Na3V2O2(PO4)2F nanoparticles sandwiched in Ti3C2 MXene nanosheets for sodium-ion batteries

• Published in: Sustainable Materials and Technologies Vol. 41; p. e01052
• Main Authors: Yu, Jing, Feng, Yuanfeng, Bashir, Tariq, Ni, Jiangfeng, Gao, Lijun
• Format: Journal Article
• Language: English
• Published: Elsevier B.V 01.09.2024
• Subjects: Capacity; Cathode material; MXene; Sodium vanadium oxyfluorophosphate; Sodium-ion battery; Cathode material; Sodium vanadium oxyfluorophosphate; Sodium-ion battery; Capacity; MXene
• ISSN: 2214-9937
• DOI: 10.1016/j.susmat.2024.e01052

Sodium-ion batteries are considered to be an advantageous alternative to lithium batteries because of the scarcity and expensive cost of lithium. To address the limitations of limited capacity and poor rate in sodium-ion batteries, it is necessary to explore advanced cathode materials to develop high-performance sodium batteries. Na3V2O2(PO4)2F is a promising sodium cathode material, but its performance has been often restricted by poor conductivity.
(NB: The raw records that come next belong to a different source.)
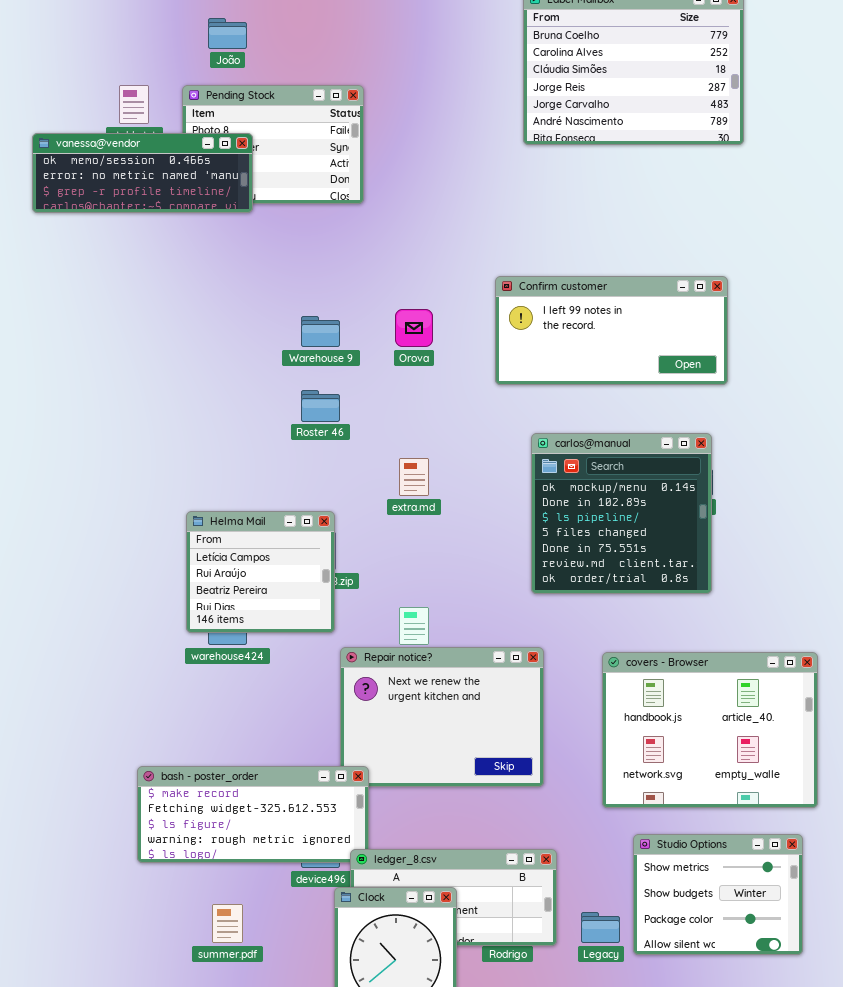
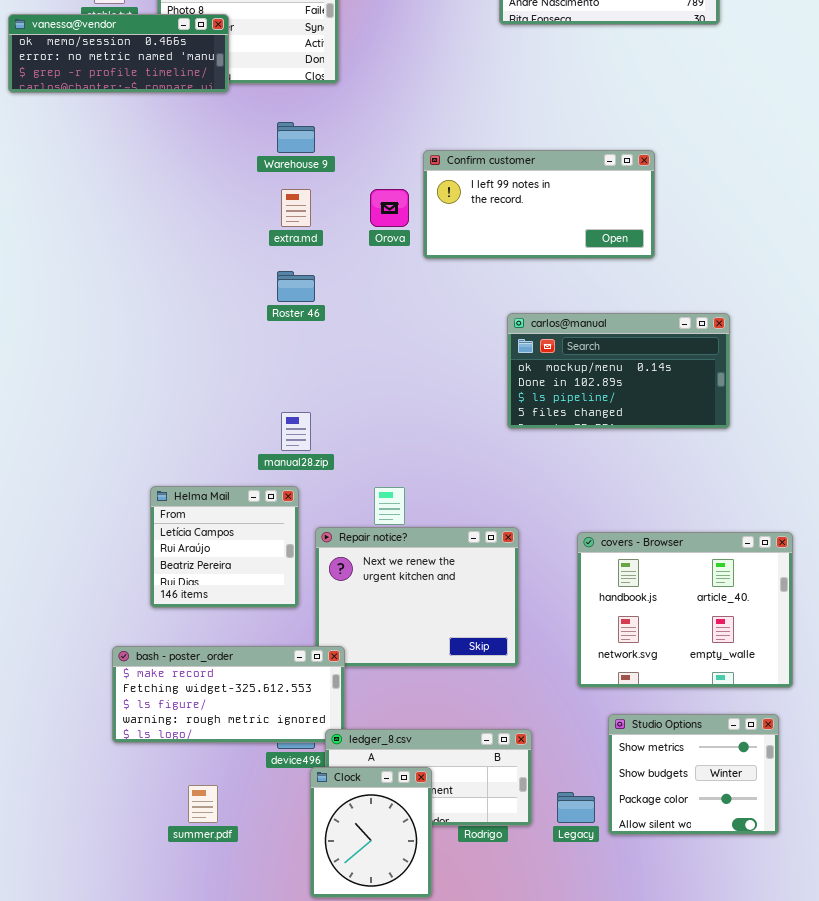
Confirm customer: [495,276,728,385] -> [423,150,655,259], moved
Warehouse 9: [301,316,340,347] -> [277,122,315,153], moved
carlos@manual: [531,433,712,594] -> [507,313,730,429], resized
extra.md: [399,458,429,496] -> [281,189,311,227], moved
Helma Mail: [186,511,335,633] -> [150,486,299,608], moved

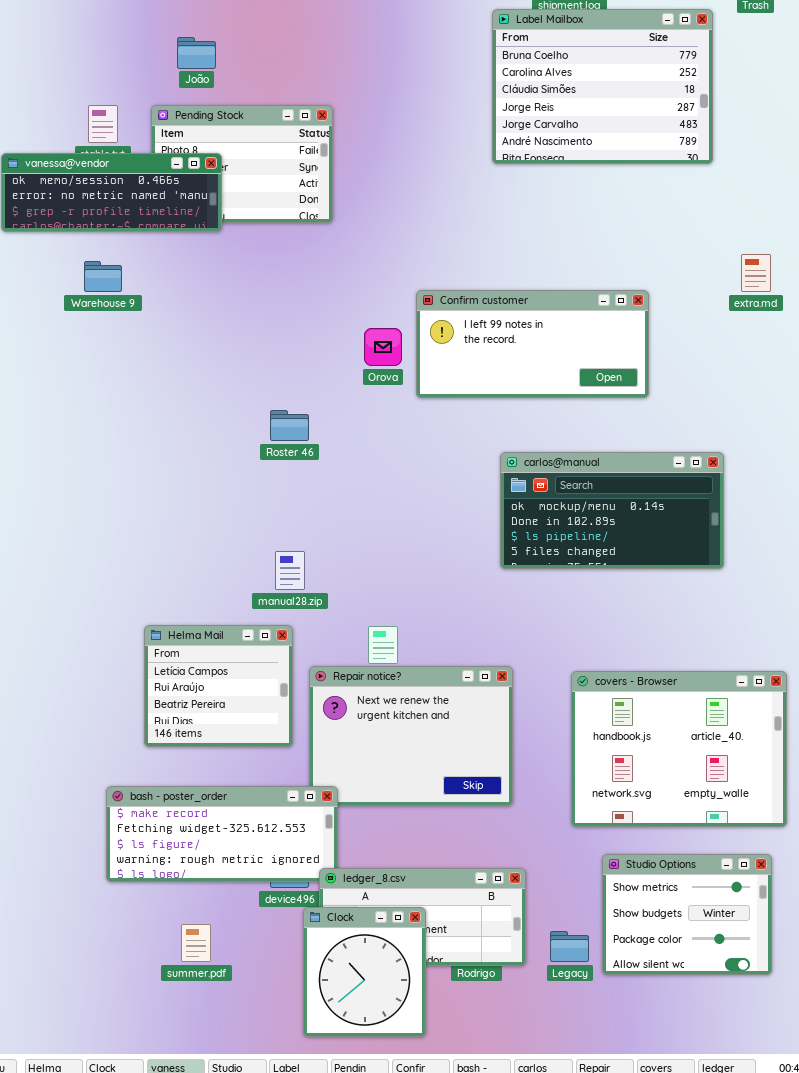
Warehouse 9: [277,122,315,153] -> [84,261,122,292], moved
extra.md: [281,189,311,227] -> [741,254,771,292], moved

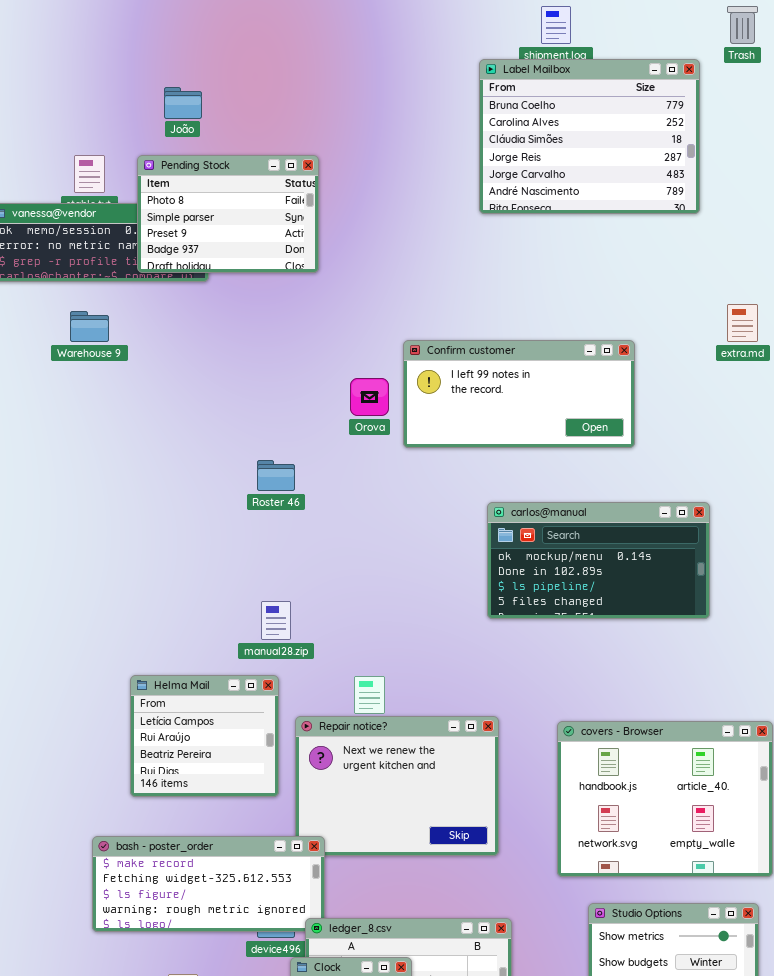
Pending Stock: [151,105,333,223] -> [137,155,319,273], raised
In this work, we report on the design and synthesis of a porous composite in which Na3V2O2(PO4)2F nanoparticles are sandwiched between Ti3C2 MXene nanosheets. In this structure, the porous MXene nanosheets facilitate the infiltration of the electrolyte, allowing more paths for sodium ion conduction. At the same time, due to the good conductivity of MXene, the conductivity of Na3V2O2(PO4)2F could be effectively improved. As a result, the composite exhibits outstanding performance when used as a sodium cathode, delivering a high capacity of 128 mAh g−1 and excellent rate ability of 103 mAh g−1 at 5C (1C = 130 mA g−1), as well as robust stability up to 2500 cycles.